- [SOURCE DOCUMENT]:
>>>>
According to the recently filed F-1, Arm’s financials seem to be in a generally healthy place. On a CAGR basis, earnings have grown at a 16.2% clip since 2021; this isn’t particularly breathtaking, but considering how saturated many of the company’s active markets are, this is a respectable figure. COGS (cost of goods sold) and operating expenses all look reasonable and as expected relative to the company’s income lines.

We’ll explain why in the next section, but Arm’s average gross margin in the last three years has hovered near 95%, which is exceptionally high even for a tech company. Of course, that margin gets eaten into at the operational level thanks to R&D and headcount spending; again, this is expected for a tech company, especially one in the semiconductor design space. Arm’s balance sheet is also nothing out of the ordinary. The current ratio is a beefy 2.59, and the company shows no truly pressing line item among its total liabilities. Goodwill is high, sitting at 23% of total assets, but once more, this isn’t unreasonable given the value of the company’s designs.
<<<<
- [COLLECTED DATA]:
>>>>
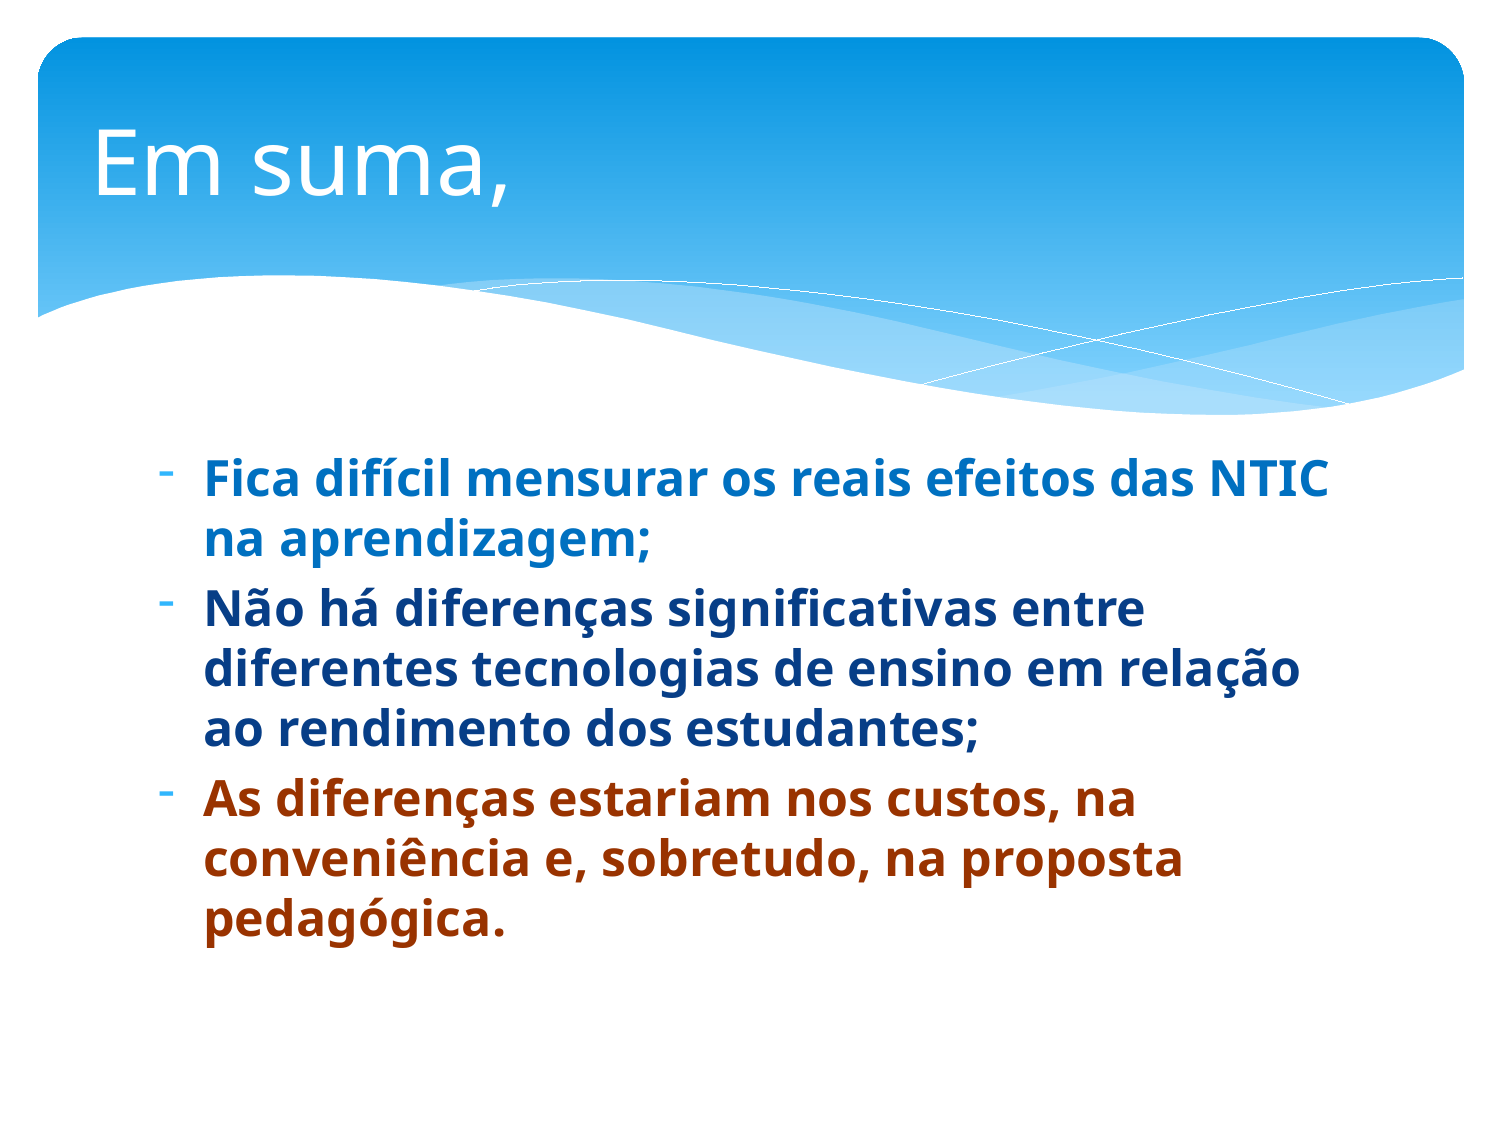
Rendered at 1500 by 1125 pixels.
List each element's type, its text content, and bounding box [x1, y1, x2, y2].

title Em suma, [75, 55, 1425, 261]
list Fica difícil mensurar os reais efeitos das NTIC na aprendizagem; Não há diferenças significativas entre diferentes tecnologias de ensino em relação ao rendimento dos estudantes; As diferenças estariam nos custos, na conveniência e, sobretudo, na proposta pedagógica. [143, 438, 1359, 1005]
<<<<
- [WRITTEN EXERCISE 1]: Retype the Arm financials passage word for word, beginning at "We’ll explain why" and stopping after "the company’s designs.".
- [WRITTEN EXERCISE 2]: Pick up the passage on Arm's financials after its last sentence and keep writing.

- [RESULT 1]:
We’ll explain why in the next section, but Arm’s average gross margin in the last three years has hovered near 95%, which is exceptionally high even for a tech company. Of course, that margin gets eaten into at the operational level thanks to R&D and headcount spending; again, this is expected for a tech company, especially one in the semiconductor design space. Arm’s balance sheet is also nothing out of the ordinary. The current ratio is a beefy 2.59, and the company shows no truly pressing line item among its total liabilities. Goodwill is high, sitting at 23% of total assets, but once more, this isn’t unreasonable given the value of the company’s designs.

- [RESULT 2]:
When considering projections for the future, Arm’s 2023 annual figures look like its most stable and replicable. The market environment these originally materialized in continues to persist, and there are less special/extraordinary items that investors have to account for in their projections (i.e. the income from equity investments that heavily impact the earnings figure in both 2021 and 2022). Overall, Arm’s numbers reflect what most investors likely already understand: this is a “story” stock, so you’re playing the narrative around this company rather than basing your investment on a stringent quantitative argument. The company has a healthy balance sheet, dominant market share, innovative technology and a host of other positives that mean the story around this name is clearly strong.

How Does Arm Holdings Make Money?

An important distinction between Arm and other semiconductor companies is that Arm does not manufacture its products. Instead, Arm makes money by licensing its designs to other firms, which then take it upon themselves to build and implement these processors into their own products.

This is critical to analyzing Arm for two reasons. First, this business model means that the margins and drivers will be quite different relative to peers in the semiconductor space. Second, a licensing approach like this also partially explains why the 2020 Nvidia deal fell through. Given how many major consumer products are driven by Arm processors, a combination of its CPUs with Nvidia GPUs would have given the combined company tremendous oligopic power (or so the argument goes). For investors looking to develop a comparable analysis, you could consider adding the typical semiconductor producers that most investors know: Intel
, AMD, Nvidia and TSMC, among many others. However, anyone who has studied this space understands that while all four of these names exist in the semiconductor industry, each has increasingly divergent business models.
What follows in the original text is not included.